* _Things to do_
A - Can you output the judgment passage word for word, between "exerciseable over the" and "proposition is untenable.", inclusive?
B - Which parties, officials, and public bodies does the judgment passage refer to by a capitalized name, leaving out cited cases and legislation?

---------- Document segment ----------

The court of first instance and this court had regard to the
Ordinance in terms of which the Administrator purported to act and
concluded that the Administrator had no power to deprive erf-holders
of their rights. At pp 228-229 of
Rossmaur
the following appears:
‘
Where an
application to establish a township has been granted subject to a
requirement, imposed on the recommendation of the Townships
Board,
that restrictive conditions as to the use of lots are to be included
in the titles, such conditions, when once included
in the titles of
the lotholders, if not framed in terms which expressly render them
subject to future cancellation or variation,
must be regarded as
conferring rights of a permanent nature, which cannot be cancelled or
varied either by the Townships Board
itself, or by any other
authority, by virtue of powers of “administration”
exerciseable over the township concerned.’
[3
2] The
Shan Trust’s reliance on
Rossmaur
is misplaced. That case dealt with the Administrator’s power to
deprive erf-holders of their right. The dictum in the preceding
paragraph is no authority for the proposition that an affected
erf-holder
should
not be afforded a hearing. In the present constitutional structure
such a proposition is untenable.
6
[3
3] It
is true that in
Garden
Cities
the high court held that owners were not entitled to be consulted on
an Administrator’s decision to amend or alter restrictive
conditions. That case was decided by a provincial division almost 60
years ago. It is unsustainable under the current constitutional
dispensation and perhaps even wrongly decided then.
7
[3
4] It
is necessary to address the MEC and the Municipality’s attitude
towards the rights of land owners, derived from restrictive
conditions in their title deeds. The Municipality and the MEC appear
to adopt the position that the Municipality’s policies
and
zoning regulations trump the rights of owners derived from their
title deeds. This is unacceptable.

---------- Data ----------

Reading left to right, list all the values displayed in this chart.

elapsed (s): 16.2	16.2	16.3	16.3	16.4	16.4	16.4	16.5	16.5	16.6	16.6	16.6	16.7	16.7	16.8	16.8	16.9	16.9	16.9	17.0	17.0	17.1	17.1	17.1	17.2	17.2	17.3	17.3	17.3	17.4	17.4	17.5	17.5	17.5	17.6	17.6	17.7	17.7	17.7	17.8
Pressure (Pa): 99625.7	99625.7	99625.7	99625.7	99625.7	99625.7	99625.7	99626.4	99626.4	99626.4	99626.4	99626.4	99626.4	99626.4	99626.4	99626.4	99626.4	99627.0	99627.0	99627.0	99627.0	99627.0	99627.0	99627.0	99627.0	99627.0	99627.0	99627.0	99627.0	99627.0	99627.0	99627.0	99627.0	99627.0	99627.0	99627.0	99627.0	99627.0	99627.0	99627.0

----------

* _Task solutions_
A -
exerciseable over the township concerned.’
[3
2] The
Shan Trust’s reliance on
Rossmaur
is misplaced. That case dealt with the Administrator’s power to
deprive erf-holders of their right. The dictum in the preceding
paragraph is no authority for the proposition that an affected
erf-holder
should
not be afforded a hearing. In the present constitutional structure
such a proposition is untenable.

B -
- the Administrator
- the Townships Board
- the Shan Trust
- the MEC
- the Municipality